Setelah ini aku harus membereskan barang-barang, dan juga berpamitan pada teman-teman seperjuanganku.
"La, ada apa? Kok lemes gitu sih, keluar dari ruangannya pak Bambang. Habis diomelin ya?" tanya Arin, begitu melihatku masuk ke ruang divisi ini.
Suara Arin yang cukup keras tadi, tentu saja membuatku jadi pusat perhatian. Pasalnya, semua orang yang ada di ruangan ini otomatis melihat ke arahku. Pasti mereka kepo dengan jawaban yang akan aku utarakan.
"Gue dipecat," ucapku sambil berjalan menuju meja kerja tempat di mana biasanya aku mengerjakan tugas demi tugas yang diberikan oleh perusahaan. Ah, tepatnya kini menjadi mantan meja kerja.
Kalau namanya sudah berubah menjadi mantan, berarti wajib dilupakan. Seperti aku yang rajin banget melupakan barisan para mantan. Eh.
"Hah? Serius lo, La? Jangan bercanda deh," celetuk Tedi.
"Iya, La, nggak lucu tau bercanda kek gitu," timpal Gisel.
Dan banyak lagi celetukan-celetukan yang lainnya yang tak aku pedulikan.
Dibandingkan menjawab keingintahuan mereka, aku lebih memilih membereskan barang-barangku.
Melihatku yang tengah beres-beres, teman-teman satu ruangan ini beranjak menghampiri.
"Lo serius, La?" Arin memastikan, dan aku pun mengangguk.
"Aaarggh ... Alula ... gue sedih kalau lo pergi."
"Gue juga sedih, La."
"Apalagi gue, La. Kalau lo pergi, entar siapa dong yang bakalan jadi partner ghibah kita? Huhuhu ...."
Selanjutnya, suasana berubah menjadi sendu, dan penuh linangan air mata. Teman-teman bergantian memelukku sebagai tanda perpisahan.
Tadinya sih, aku tidak mau nangis, tapi karena terbawa suasana, jadinya ikutan nangis deh.
Tak dipungkiri ini cukup membuatku sedih. Selain kehilangan pekerjaan, aku juga harus berpisah dengan teman-teman yang selama ini melewati masa-masa susah senang bersama.

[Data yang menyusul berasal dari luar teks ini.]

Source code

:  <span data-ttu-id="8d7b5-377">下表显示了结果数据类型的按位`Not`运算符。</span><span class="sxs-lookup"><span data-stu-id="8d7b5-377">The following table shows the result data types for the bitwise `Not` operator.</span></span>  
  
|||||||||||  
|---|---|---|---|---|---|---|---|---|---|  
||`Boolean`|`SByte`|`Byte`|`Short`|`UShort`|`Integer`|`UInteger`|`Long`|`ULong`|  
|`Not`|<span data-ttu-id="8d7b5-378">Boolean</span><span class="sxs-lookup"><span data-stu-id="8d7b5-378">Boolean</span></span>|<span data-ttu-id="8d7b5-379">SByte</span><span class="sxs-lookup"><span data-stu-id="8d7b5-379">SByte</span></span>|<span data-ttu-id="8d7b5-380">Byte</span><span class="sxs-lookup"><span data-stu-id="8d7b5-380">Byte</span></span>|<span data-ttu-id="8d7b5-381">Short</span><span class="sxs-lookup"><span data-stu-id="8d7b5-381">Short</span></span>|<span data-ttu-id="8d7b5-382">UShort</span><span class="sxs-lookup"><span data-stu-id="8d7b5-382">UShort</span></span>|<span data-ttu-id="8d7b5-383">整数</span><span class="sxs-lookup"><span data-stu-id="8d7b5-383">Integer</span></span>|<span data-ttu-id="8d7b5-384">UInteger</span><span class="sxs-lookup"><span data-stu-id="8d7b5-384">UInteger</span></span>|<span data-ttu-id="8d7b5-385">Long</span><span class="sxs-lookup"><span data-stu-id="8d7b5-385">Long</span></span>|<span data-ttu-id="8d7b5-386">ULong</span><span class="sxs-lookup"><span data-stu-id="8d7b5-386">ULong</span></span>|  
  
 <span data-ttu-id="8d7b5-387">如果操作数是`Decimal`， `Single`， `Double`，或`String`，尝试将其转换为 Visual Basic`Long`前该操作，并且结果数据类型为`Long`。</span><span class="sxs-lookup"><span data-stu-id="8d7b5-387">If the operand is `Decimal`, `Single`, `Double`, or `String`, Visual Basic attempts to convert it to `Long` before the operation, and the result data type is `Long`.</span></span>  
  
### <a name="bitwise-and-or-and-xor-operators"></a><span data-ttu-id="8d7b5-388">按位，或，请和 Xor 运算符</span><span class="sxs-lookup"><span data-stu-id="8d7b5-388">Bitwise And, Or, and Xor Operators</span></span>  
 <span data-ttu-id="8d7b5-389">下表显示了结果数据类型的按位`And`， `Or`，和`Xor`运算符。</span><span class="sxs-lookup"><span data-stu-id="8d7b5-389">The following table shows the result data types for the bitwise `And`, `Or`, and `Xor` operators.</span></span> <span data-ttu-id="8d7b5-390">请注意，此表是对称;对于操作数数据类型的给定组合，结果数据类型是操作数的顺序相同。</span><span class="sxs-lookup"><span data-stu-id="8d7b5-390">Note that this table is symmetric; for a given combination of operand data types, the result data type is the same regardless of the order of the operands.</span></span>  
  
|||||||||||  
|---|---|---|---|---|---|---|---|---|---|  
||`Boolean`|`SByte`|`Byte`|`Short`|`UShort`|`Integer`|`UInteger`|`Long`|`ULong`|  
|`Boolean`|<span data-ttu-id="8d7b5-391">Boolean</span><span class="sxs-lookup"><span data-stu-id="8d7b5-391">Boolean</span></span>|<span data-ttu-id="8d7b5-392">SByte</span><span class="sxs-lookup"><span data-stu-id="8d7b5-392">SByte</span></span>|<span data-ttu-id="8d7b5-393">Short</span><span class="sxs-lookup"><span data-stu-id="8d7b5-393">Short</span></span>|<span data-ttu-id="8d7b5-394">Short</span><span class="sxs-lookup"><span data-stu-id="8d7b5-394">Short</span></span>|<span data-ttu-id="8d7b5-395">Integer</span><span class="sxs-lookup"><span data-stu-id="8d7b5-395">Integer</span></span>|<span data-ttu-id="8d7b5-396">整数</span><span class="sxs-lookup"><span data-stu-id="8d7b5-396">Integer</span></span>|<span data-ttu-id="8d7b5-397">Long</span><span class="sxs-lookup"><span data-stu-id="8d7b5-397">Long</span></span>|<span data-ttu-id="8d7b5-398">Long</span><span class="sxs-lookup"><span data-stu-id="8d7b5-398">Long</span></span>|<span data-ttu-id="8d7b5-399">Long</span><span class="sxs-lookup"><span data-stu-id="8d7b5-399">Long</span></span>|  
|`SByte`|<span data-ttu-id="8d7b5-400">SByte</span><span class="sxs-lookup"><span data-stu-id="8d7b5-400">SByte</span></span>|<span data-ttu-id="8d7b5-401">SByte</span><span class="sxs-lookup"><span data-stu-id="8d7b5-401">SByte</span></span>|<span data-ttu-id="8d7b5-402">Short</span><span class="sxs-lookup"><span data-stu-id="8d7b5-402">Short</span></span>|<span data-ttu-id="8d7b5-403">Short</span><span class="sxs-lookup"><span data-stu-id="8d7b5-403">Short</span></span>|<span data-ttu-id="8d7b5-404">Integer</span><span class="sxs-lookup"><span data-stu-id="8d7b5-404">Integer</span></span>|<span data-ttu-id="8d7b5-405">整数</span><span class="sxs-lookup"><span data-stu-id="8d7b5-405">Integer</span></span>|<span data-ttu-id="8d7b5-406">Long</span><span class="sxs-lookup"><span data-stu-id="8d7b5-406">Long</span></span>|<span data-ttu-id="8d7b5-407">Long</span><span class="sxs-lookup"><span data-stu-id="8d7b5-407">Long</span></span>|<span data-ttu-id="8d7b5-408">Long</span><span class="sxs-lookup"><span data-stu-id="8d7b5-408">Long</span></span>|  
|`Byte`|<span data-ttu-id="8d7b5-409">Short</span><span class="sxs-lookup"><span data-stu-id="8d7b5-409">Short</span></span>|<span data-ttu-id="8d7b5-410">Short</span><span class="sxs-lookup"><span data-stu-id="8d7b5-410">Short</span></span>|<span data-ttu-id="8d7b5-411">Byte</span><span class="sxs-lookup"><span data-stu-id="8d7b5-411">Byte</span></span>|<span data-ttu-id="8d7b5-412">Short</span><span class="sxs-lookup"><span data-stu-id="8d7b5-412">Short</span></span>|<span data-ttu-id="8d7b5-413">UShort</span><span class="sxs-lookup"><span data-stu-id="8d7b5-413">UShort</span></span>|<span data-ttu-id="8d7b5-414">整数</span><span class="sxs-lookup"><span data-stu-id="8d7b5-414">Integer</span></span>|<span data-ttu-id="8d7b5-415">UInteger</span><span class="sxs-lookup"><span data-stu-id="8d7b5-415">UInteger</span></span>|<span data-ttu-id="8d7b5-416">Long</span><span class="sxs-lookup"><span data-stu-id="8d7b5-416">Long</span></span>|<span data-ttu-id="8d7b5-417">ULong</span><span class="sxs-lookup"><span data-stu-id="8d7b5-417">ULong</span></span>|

=============================
Keluar dari kantor dengan predikat dipecat secara tidak terhormat, membuat kepalaku sedikit mendidih. Untung saja tidak sampai meledak. Coba deh, kalau benar-benar meledak, pasti akan terlihat mengerikan.
Ah, aku harus mendinginkan pikiran. Sedih boleh, frustasi jangan. Apalagi sampai depresi. Ih, jangan sampai. Bukan Alula namanya jika terus-terusan meratapi nasib.